Milwaukee Auto Plant To Close Following End of UAW Strike
Agreement lists Bay View distribution plant and its 100 local jobs as slated for elimination.
The United Auto Workers might have scored a win on the national level in reaching agreements in recent weeks with General Motors, Ford and Stellantis, but it’s poised to be a loss for Milwaukee.
Stellantis, best known in the United States for its Chrysler, Dodge and Jeep brands, would close its distribution facility at 3280 S. Clement Ave., and others nationwide as part of an agreement with the labor union.
Mopar, as the Milwaukee plant has long been branded, is the parts distribution arm of the company. The Mopar plant is the last automotive facility in the city.
The agreement calls for a “Mopar Mega Hub” in Belvidere, IL and the elimination of smaller distribution facilities in Milwaukee, Chicago and Marysville, MI.
The Milwaukee facility has approximately 100 UAW-represented employees and was on strike for more than a month. UAW workers have the opportunity to transfer plants in a closure.
Stellantis, in making a contract offer on Sept. 15, sought to close 10 Mopar facilities nationwide as part of a consolidation plan.
“We need to make investments into Mopar,” said Stellantis COO Mark Stewart during a media roundtable on Sept. 16 CNBC reported. “In a lot of cases, it … doesn’t make sense to make those investments in the location that they’re in.”
The tentative agreement grants large pay increases, and the ability for the company to close 19 facilities. According to the UAW, starting wages increase by 67% under the agreement and 25% overall.
“It wasn’t an easy choice or decision,” said UAW vice president Rich Boyer in a Thursday evening live stream video describing the contract. He said the consolidation plan would include a net increase in Mopar jobs and that some workers would receive a 76% raise.
“Everything we have won, we have won together,” said UAW President Shawn Fain
Boyer said the union also achieved a key goal: saving the Belvidere assembly plant. According to the agreement, an existing idled plant would be closed and a new electric vehicle plant would be opened.
The new Mopar “mega hub” would open in 2024 according to the agreement.
The Milwaukee plant sits just south of E. Oklahoma Avenue on a 43.5-acre site.

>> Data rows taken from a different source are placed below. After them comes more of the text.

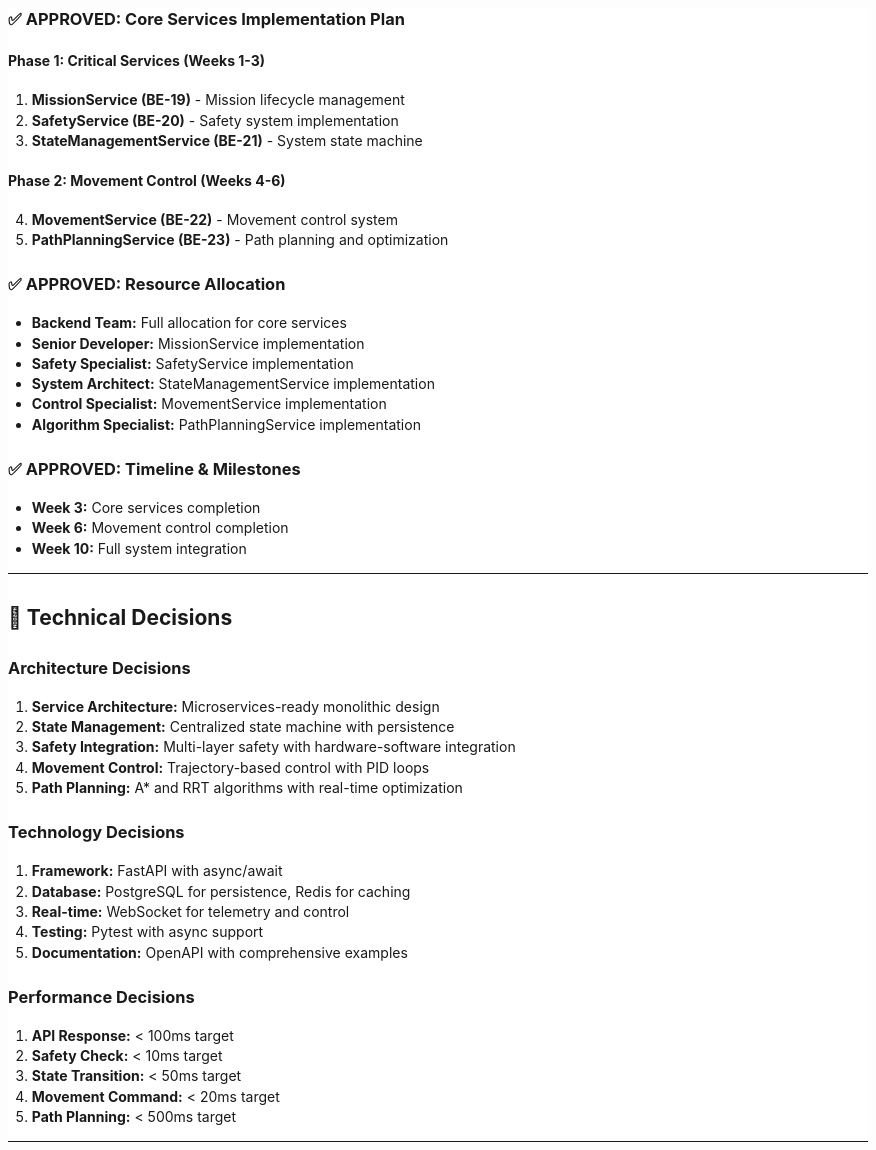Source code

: ### **✅ APPROVED: Core Services Implementation Plan**

#### **Phase 1: Critical Services (Weeks 1-3)**
1. **MissionService (BE-19)** - Mission lifecycle management
2. **SafetyService (BE-20)** - Safety system implementation
3. **StateManagementService (BE-21)** - System state machine

#### **Phase 2: Movement Control (Weeks 4-6)**
4. **MovementService (BE-22)** - Movement control system
5. **PathPlanningService (BE-23)** - Path planning and optimization

### **✅ APPROVED: Resource Allocation**
- **Backend Team:** Full allocation for core services
- **Senior Developer:** MissionService implementation
- **Safety Specialist:** SafetyService implementation
- **System Architect:** StateManagementService implementation
- **Control Specialist:** MovementService implementation
- **Algorithm Specialist:** PathPlanningService implementation

### **✅ APPROVED: Timeline & Milestones**
- **Week 3:** Core services completion
- **Week 6:** Movement control completion
- **Week 10:** Full system integration

---

## 🎯 **Technical Decisions**

### **Architecture Decisions**
1. **Service Architecture:** Microservices-ready monolithic design
2. **State Management:** Centralized state machine with persistence
3. **Safety Integration:** Multi-layer safety with hardware-software integration
4. **Movement Control:** Trajectory-based control with PID loops
5. **Path Planning:** A* and RRT algorithms with real-time optimization

### **Technology Decisions**
1. **Framework:** FastAPI with async/await
2. **Database:** PostgreSQL for persistence, Redis for caching
3. **Real-time:** WebSocket for telemetry and control
4. **Testing:** Pytest with async support
5. **Documentation:** OpenAPI with comprehensive examples

### **Performance Decisions**
1. **API Response:** < 100ms target
2. **Safety Check:** < 10ms target
3. **State Transition:** < 50ms target
4. **Movement Command:** < 20ms target
5. **Path Planning:** < 500ms target

---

Located in the Bay View neighborhood, the oldest part of the plant dates back to 1921 according to the Wisconsin Historical Society. The complex’s history is one of mergers and acquisitions.
It was originally a factory for Indiana-based Lafayette Motors. But the company was acquired by former GM president Charles Nash. Just a couple of years after starting production in Milwaukee, Nash consolidated Lafayette into his Kenosha-based Nash Motor Company and produced only Nash vehicles in Milwaukee. Nash ultimately merged with Kelvinator, an appliance manufacturer, and then Hudson Motor Car Company, after which point it took on the name American Motors Corporation. American was acquired by Chrysler in 1987 and, in more recent history, Chrysler merged with Italian automaker Fiat in 2014 and finally French automaker PSA Group in 2019 to form Stellantis
The plant, according to an industrial property survey by Mead & Hunt, had stopped manufacturing vehicles by 1937 and transitioned to a parts distribution facility.
As recently as 1987, newspaper reports indicate more than 200 people worked at the facility. Chrysler had targeted the plant for a 1990 closure after it acquired American, but those plans never came to fruition. It did close a parts production facility at 3880 N. Richards St.
The warehouse facilities on S. Clement Avenue are formed by a series of multi-story brick buildings connected by 1960s additions. Trucks, of which dozens can always be spotted outside the plant, can quickly access Interstate 794 at E. Oklahoma Ave. or Interstate 43/94 at W. Holt Avenue.
Should it actually close, the site could have substantial redevelopment potential. It is largely surrounded by single-family homes or duplexes in one of the city’s hottest home sale sub-markets. It could also be adaptively reused: the Mead & Hunt report from 2016 says it is potentially eligible for listing on the National Register of Historic Places which would make it eligible for historic preservation tax credits.